Un día de estos, unos policías con garrote en mano, obligaban a unos indigentes a retirarse de una propiedad privada que habían invadido para pasar la noche. Algunos de los más jóvenes amenazaban a los policías que habían sido mandados a cumplir con su trabajo. Se siente uno tan mal que esta pobre gente se encuentre en dicha situación, ya que como seres humanos no merecen vivir así.
Son pocos los estudios que conocemos sobre la solución a este mal que afecta a miles de guatemaltecos en todo el país. Recuerdo que hace algunos años leímos un pequeño documento donde decía que los indigentes eran consecuencia de la migración de pobladores a la capital. Pero ahora al paso del tiempo, esto ya no es consecuencia de dicha migración.
El desempleo y la violencia doméstica han originado que la depresión abata a muchas de estas personas, que tienen su historia que contar y que sumado a niños se han visto en la necesidad de dormir en las calles y andan pidiendo unos centavos para la droga barata o el mismo alcohol, que los lleva a una muerte en edad temprana cuando se alejan de sus hogares en la niñez o han sido abandonados.
El adulto indigente, es aquel que por muchas razones, siendo el desempleo una de ellas, busca escape en el licor y poco a poco se va quedando solo hasta llegar a un estado calamitoso que lo lleva a esta situación tan terrible y que lo vuelve una carga para la familia y la sociedad.
En los jóvenes que se vuelven indigentes, muchas veces la violencia doméstica es la culpable de que abandonen sus hogares, padres que les viven tratando mal y otros que son hijos de drogadictos y abandonan el hogar. El joven al no encontrar apoyo de una orientación, cae en los vicios más fuertes y el alcohol o las drogas lo llevan a convertirse en un indigente. Es una lástima, porque tiene el derecho como todos los hombres y mujeres a vivir todo lo que el mundo le ofrece de lo bueno de la vida.
Nosotros conocemos de un caso, de Chepe, un joven lavador de carros que se vino de Jutiapa en búsqueda de mejor vida, sin tener ningún familiar aquí en la Ciudad de Guatemala; empezó a buscar trabajo y logró conectarse en una panadería y durante algunos años conoció el arte de hacer pan, porque siempre hemos pensado que el pan es un arte, aparte del beneficio que trae como alimento.
Tiempo después Chepe se hizo amigo de un grupo de jóvenes que se «echaban» sus tragos, y algo peor aún, entre uno de ellos, había un tal José que vendía crack en el barrio El Gallito de la zona 3. Su actitud cambió y empezó a descuidar su trabajo, su aseo personal, logrando así que al fin lo despidieran de la panadería.
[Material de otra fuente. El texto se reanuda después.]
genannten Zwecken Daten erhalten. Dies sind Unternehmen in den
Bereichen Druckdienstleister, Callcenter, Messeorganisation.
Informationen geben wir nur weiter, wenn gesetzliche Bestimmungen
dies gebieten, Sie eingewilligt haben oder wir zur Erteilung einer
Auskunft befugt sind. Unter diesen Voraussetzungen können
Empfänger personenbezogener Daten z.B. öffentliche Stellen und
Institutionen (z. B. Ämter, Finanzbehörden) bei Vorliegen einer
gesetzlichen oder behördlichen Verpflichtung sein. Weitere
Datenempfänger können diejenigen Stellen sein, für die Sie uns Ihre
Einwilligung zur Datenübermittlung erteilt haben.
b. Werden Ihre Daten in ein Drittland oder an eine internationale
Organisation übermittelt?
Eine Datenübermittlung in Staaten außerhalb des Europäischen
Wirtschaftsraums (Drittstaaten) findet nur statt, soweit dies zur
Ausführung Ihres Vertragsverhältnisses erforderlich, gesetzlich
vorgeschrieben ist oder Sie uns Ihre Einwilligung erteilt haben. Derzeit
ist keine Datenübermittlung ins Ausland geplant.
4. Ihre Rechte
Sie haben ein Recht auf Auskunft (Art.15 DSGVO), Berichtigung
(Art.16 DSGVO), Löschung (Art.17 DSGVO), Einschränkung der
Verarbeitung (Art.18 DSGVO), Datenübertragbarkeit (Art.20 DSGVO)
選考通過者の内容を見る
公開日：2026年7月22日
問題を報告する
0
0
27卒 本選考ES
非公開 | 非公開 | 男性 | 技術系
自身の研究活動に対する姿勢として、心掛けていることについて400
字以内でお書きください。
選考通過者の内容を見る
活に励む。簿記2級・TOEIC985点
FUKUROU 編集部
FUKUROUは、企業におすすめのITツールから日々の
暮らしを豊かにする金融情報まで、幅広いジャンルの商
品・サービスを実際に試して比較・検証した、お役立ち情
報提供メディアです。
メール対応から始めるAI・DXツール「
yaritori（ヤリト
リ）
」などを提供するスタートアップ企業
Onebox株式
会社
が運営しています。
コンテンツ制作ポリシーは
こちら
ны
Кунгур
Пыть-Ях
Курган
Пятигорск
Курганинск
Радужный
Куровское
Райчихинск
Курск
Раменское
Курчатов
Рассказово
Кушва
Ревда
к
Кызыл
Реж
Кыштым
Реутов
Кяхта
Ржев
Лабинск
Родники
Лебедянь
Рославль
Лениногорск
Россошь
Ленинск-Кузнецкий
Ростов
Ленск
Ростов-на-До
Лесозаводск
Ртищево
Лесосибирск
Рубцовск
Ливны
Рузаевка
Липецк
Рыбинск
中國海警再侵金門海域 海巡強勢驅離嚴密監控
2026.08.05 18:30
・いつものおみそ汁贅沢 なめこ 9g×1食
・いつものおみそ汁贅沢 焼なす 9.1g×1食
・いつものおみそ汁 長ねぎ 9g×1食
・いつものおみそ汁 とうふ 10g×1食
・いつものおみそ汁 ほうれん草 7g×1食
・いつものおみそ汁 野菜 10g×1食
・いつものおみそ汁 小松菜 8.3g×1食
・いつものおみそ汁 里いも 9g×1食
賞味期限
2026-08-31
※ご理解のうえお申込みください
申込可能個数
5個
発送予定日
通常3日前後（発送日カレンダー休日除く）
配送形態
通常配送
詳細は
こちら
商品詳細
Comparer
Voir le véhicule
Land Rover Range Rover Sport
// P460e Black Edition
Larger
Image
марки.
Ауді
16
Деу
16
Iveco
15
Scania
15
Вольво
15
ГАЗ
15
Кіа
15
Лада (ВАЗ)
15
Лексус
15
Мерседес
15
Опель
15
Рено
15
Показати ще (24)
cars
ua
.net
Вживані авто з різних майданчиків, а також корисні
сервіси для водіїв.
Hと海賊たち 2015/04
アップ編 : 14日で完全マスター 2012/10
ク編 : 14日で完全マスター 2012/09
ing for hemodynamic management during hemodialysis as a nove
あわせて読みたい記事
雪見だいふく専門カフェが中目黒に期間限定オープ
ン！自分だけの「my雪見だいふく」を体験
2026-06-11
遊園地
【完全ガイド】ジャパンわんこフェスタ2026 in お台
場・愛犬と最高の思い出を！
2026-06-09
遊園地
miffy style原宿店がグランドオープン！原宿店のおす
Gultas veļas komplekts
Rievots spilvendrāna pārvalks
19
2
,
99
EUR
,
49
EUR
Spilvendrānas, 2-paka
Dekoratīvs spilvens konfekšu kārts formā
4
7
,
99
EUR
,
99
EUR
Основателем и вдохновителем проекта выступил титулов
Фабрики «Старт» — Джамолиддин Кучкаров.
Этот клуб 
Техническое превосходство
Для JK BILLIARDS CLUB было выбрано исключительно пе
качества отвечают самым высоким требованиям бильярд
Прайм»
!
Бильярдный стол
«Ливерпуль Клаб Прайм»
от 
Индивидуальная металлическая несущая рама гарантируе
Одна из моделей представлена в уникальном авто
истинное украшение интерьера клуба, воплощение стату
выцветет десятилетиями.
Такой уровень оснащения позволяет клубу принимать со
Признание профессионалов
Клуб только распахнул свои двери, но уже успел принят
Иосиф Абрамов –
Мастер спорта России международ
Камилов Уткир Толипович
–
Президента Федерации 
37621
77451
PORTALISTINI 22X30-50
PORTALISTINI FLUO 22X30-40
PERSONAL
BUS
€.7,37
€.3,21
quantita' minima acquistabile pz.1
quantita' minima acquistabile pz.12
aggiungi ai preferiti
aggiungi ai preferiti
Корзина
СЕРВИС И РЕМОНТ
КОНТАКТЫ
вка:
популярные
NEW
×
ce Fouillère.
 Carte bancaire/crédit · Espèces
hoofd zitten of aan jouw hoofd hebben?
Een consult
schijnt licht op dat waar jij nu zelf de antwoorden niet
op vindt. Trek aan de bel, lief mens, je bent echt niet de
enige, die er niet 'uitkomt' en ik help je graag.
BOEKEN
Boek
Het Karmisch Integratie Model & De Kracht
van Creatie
Se dedicó a consumir crack y licor hasta que una mano bondadosa lo logró ingresar a una clínica de recuperación.
Cuando salió de dicho centro, se puso a lavar carros, allí fue donde me contó él su historia. Pocos años después me llevé la sorpresa de encontrarlo como indigente, le conocí porque me llamó por mi nombre, en esta ocasión el vicio ya lo había atrapado y ya no pudo salir de ese martirio. A lo sumo tendría unos 24 años.
En Guatemala hay personas altruistas que ayudan mucho a estas personas, lo mismo instituciones, pero falta mucho más para que salvemos estas vidas que merecen un mundo mejor.